Summertime is about relaxing by the beach, seeing old friends and getting the perfect Instagram. Or is it about getting the perfect internship, subletting an apartment and meeting new coworkers?
Increasingly, summertime is no longer a break from education, but rather a time to pack with as many resume-boosters as possible. The summer internship trend is reaching an apex right now, with many current students being harmed by its popularity.
Never has the role of an intern been glamorous, but it is seen as a rite of passage for many career fields. Professionals, professors and students proclaim internships as a “necessity,” but they remain elusive to a great portion of students.
Internships, especially unpaid internships, are costly to some of the students who need them the most. Opportunities to break into competitive fields require connections, which build upon one another as you move deeper into the field. Unpaid internships require financial support from an outside source (a second job or a parent) and sometimes offer little benefits besides a new line on a résumé.
That being said, a good internship can be the first step on a ladder to the top. Internships can offer vital knowledge needed to jump start students into their career. Some even offer payment. But for many, an internship is an investment, and a risky one at that.
Internships should be given to qualified candidates, not only those who can afford them, as a way to expose students to the actual reality of their future workplace. Working a minimum-wage job to afford a full-time job seems like a non-sequitur, but it is what many college students face when managing their summers.
Enjoying a summer vacation can absolutely involve working an internship or job, and for most it does. It is a shame that some young people relinquish their free time to afford opportunities in order to get a career they covet.

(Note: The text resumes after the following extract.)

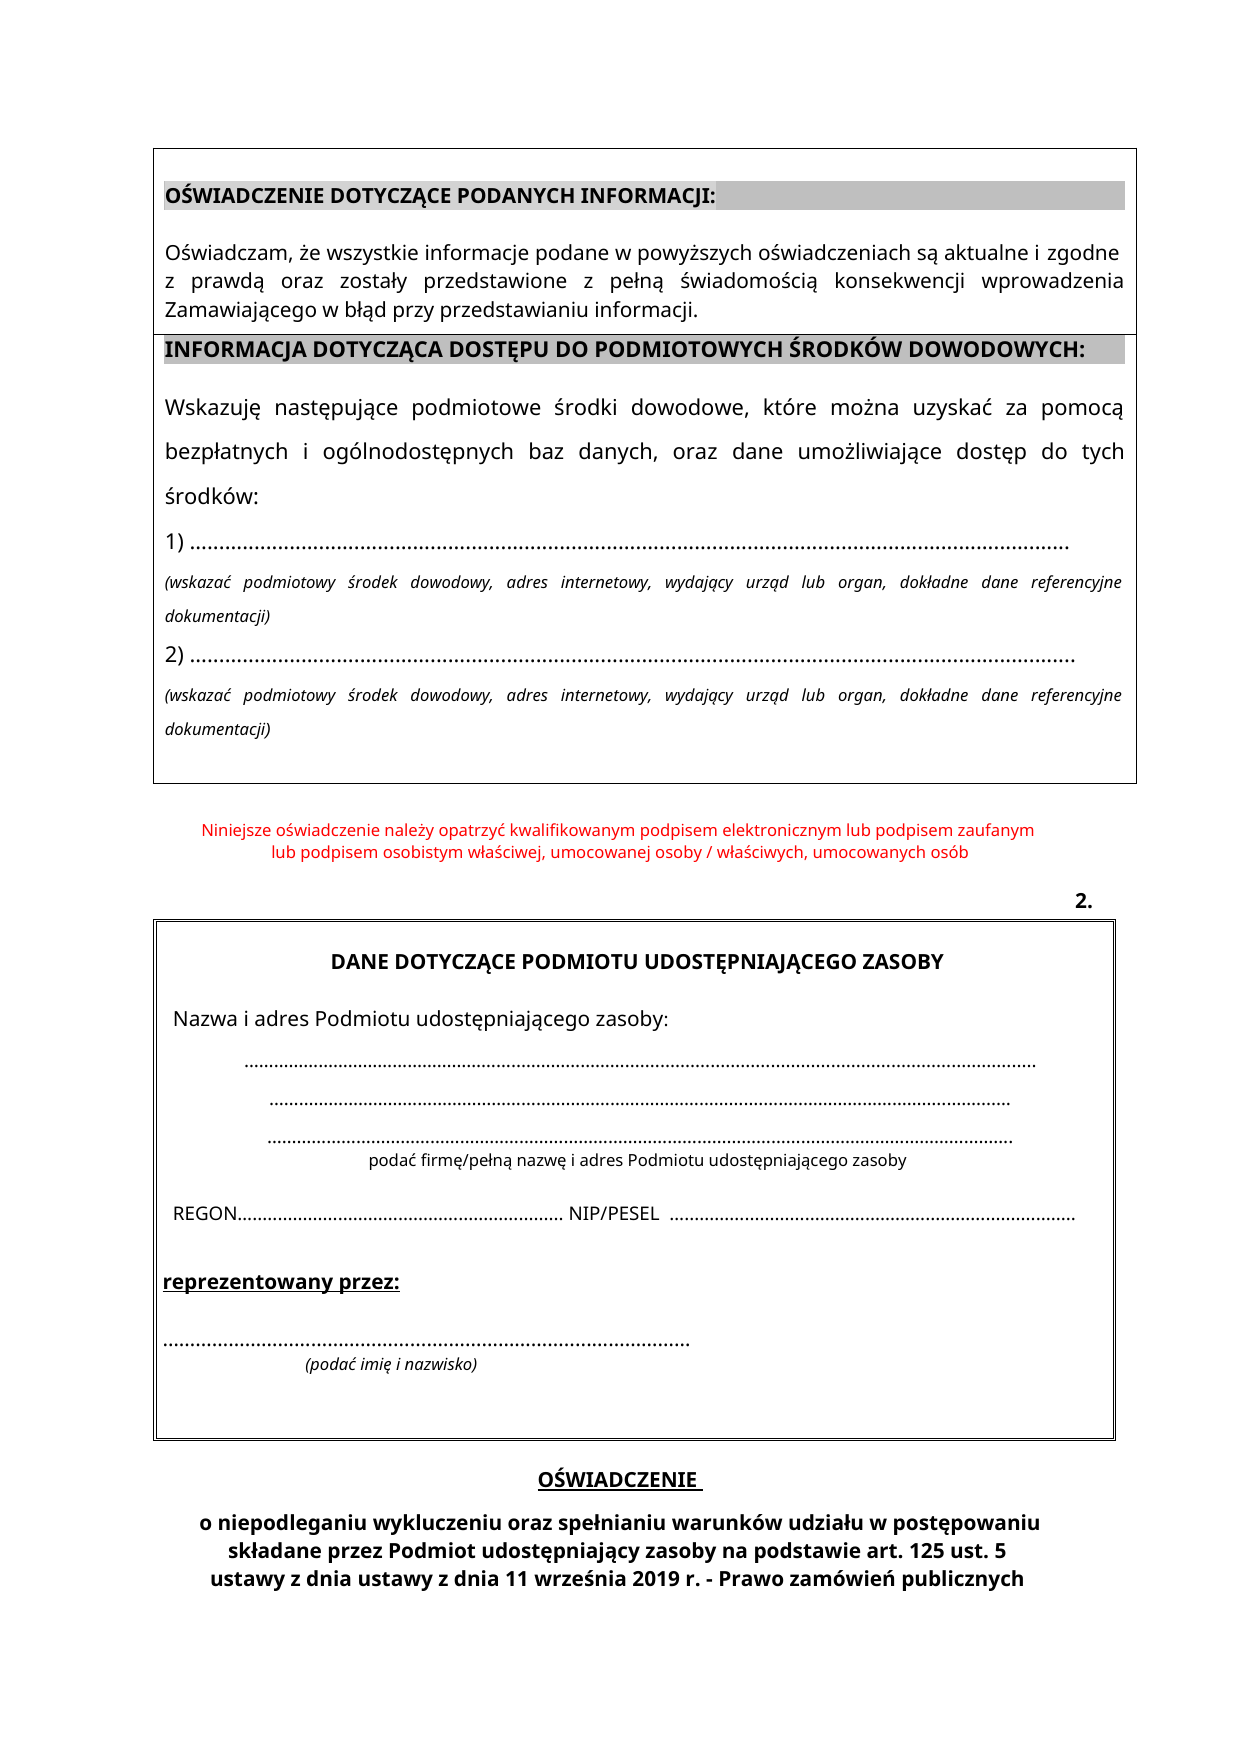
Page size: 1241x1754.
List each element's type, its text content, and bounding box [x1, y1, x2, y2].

Beyond unpaid internships, everyone knows a student who has worked an internship where the entirety of their tasks included sending emails and filling a coffee order. While their résumé may pack a punch, at what cost did they sacrifice their time? Could a recommendation even be written for them?
Companies can, and do, abuse the internship system, using their name and students’ eagerness to their advantage by hiring unpaid assistants. While not every company does this, the ones that do exploit a vulnerable population that feel as if they need the internship to have a chance in the future.
When upcoming professionals face this dilemma, many of them choose to take an internship for obvious reasons — everyone tells them they need it. An education is, in many ways, no longer enough to break into highly competitive fields. Older generations are working longer and younger people are earning degrees at higher rates, all while certain industries cannot keep up with the growth of the population attempting to enter them.
Summer has always been about relaxing. Especially in a colder city like Boston, enjoying summer is a necessity for mental and physical health. With potentially multiple unpaid internships and minimum- to low-wage jobs, students with packed schedules take summer as an opportunity to stretch themselves further and lose valuable free time to enjoy their break.
It is no secret that students face mental health issues at such a critical time in their lives. Without an opportunity to slow down, people can speed right by issues glaring them in the face.
Many people need to work during the summer, but in a broken system where unpaid internships are seen as an investment in the future and the present is filled with stress and hard work, is it all worth it? Especially when those investments are advertised as more beneficial than they actually are?
Students should not be punished for wanting to enter a career, and students with greater financial need should not have to rule out interning because they cannot afford it. Internships need an overhaul, starting with a promise that students are getting a fair deal, such as ensuring the educational benefits and providing financial assistance to make internships truly an equal opportunity.